#### QUOTED PASSAGE
(begin)

Ryan: It’s real-time, folks.

Selena: Four days. Okay.

Ryan: Because of the drive involved is mainly why. So just put that somewhere else. We’re not going to argue with that right now. Hold on. The point that I made and what one of the guys got, he’s like, “I got approval from the wife.” And I said, “I’m going to need to talk to Selena on this one.” Because I was like, it’s not that we can’t make time. It’s just that we like being together and we don’t want to get away from each other.”

Selena: He got approval in that moment. Wow. That was pretty fast.

Ryan: Yeah. So I was like, the issue is I want to be with my family. I want to be with my wife. It’s not that I don’t want to be with you guys. It’s just that I want her more. I want to be around her more.

Selena: That’s nice. But also it can be burdensome [inaudible].

(end)

#### WORK TO BE COMPLETED
From the Ryan and Selena transcript, return word for word the portion starting with "Selena: He got" and going on through "around her more.".

#### STORED RECORDS

(begin)

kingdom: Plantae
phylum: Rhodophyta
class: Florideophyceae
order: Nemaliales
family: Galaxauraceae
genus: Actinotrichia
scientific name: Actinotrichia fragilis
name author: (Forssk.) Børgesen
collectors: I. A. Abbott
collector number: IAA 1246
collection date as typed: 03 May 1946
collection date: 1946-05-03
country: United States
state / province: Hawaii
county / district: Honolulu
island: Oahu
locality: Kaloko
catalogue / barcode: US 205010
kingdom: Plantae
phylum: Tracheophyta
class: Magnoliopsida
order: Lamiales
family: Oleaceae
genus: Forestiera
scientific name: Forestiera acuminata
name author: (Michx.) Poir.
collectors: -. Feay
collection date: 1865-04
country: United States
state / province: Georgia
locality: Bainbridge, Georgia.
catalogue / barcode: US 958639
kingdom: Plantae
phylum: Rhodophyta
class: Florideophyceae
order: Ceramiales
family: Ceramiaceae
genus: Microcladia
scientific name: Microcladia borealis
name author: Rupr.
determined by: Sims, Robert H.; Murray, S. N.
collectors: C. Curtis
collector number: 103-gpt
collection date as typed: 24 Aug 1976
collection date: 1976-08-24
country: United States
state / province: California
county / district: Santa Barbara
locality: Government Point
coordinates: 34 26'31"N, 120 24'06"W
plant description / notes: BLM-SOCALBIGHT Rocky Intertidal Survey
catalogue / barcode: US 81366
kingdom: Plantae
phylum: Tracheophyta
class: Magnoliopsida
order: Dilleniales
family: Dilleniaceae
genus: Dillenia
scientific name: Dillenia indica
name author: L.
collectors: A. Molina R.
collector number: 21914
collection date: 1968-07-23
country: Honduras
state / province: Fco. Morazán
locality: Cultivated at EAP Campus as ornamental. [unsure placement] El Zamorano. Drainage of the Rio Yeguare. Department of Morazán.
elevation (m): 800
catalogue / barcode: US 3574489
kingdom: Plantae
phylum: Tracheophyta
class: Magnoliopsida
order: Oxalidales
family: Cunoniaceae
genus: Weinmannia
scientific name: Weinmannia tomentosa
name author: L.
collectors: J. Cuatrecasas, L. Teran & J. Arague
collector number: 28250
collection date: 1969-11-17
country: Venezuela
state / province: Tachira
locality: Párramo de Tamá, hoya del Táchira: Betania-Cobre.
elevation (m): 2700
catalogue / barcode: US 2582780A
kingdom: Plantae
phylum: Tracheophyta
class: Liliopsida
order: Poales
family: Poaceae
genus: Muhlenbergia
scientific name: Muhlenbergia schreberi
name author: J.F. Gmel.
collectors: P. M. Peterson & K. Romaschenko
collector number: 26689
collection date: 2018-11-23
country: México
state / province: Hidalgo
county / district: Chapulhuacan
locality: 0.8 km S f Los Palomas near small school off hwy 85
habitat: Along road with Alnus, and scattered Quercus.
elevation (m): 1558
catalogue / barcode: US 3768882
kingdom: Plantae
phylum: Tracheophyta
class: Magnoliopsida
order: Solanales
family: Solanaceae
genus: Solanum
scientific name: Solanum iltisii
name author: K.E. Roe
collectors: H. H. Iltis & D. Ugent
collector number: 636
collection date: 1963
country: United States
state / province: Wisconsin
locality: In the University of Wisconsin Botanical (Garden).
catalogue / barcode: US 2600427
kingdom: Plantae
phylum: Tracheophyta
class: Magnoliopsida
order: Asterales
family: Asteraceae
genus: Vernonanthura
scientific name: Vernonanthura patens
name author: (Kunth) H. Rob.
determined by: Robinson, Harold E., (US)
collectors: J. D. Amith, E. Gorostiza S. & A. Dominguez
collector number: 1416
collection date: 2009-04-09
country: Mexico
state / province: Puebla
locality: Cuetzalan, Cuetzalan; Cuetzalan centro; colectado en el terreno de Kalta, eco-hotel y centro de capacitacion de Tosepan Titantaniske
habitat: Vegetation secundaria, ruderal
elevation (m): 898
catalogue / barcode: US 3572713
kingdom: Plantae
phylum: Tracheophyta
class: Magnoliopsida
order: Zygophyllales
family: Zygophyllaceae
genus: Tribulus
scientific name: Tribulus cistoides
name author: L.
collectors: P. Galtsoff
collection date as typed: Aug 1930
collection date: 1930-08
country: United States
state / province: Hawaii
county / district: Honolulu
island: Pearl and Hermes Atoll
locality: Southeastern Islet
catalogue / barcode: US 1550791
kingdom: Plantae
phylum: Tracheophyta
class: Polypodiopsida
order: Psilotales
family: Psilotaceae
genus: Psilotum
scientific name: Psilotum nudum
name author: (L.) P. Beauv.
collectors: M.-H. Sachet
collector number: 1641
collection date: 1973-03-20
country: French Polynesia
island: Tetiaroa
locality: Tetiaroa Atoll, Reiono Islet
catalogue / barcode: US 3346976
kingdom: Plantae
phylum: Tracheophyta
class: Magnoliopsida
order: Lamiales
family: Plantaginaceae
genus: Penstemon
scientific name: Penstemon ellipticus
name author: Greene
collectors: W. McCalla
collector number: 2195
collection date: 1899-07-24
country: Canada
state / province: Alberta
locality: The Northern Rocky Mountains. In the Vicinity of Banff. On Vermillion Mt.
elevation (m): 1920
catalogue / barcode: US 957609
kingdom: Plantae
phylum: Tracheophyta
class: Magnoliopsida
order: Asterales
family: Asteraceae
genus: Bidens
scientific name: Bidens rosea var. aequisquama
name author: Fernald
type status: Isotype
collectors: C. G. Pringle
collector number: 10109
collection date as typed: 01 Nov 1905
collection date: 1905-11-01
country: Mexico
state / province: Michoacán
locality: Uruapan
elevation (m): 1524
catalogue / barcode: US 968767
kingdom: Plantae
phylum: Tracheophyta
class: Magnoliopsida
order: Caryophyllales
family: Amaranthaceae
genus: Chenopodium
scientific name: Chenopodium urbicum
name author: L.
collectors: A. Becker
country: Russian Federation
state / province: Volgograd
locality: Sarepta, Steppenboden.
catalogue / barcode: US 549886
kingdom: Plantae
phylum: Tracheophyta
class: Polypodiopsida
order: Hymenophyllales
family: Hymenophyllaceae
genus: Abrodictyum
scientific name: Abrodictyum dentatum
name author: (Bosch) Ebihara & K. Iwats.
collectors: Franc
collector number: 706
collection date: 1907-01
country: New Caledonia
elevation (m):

(end)

#### SOLUTION TO THIS TASK
Selena: He got approval in that moment. Wow. That was pretty fast.

Ryan: Yeah. So I was like, the issue is I want to be with my family. I want to be with my wife. It’s not that I don’t want to be with you guys. It’s just that I want her more. I want to be around her more.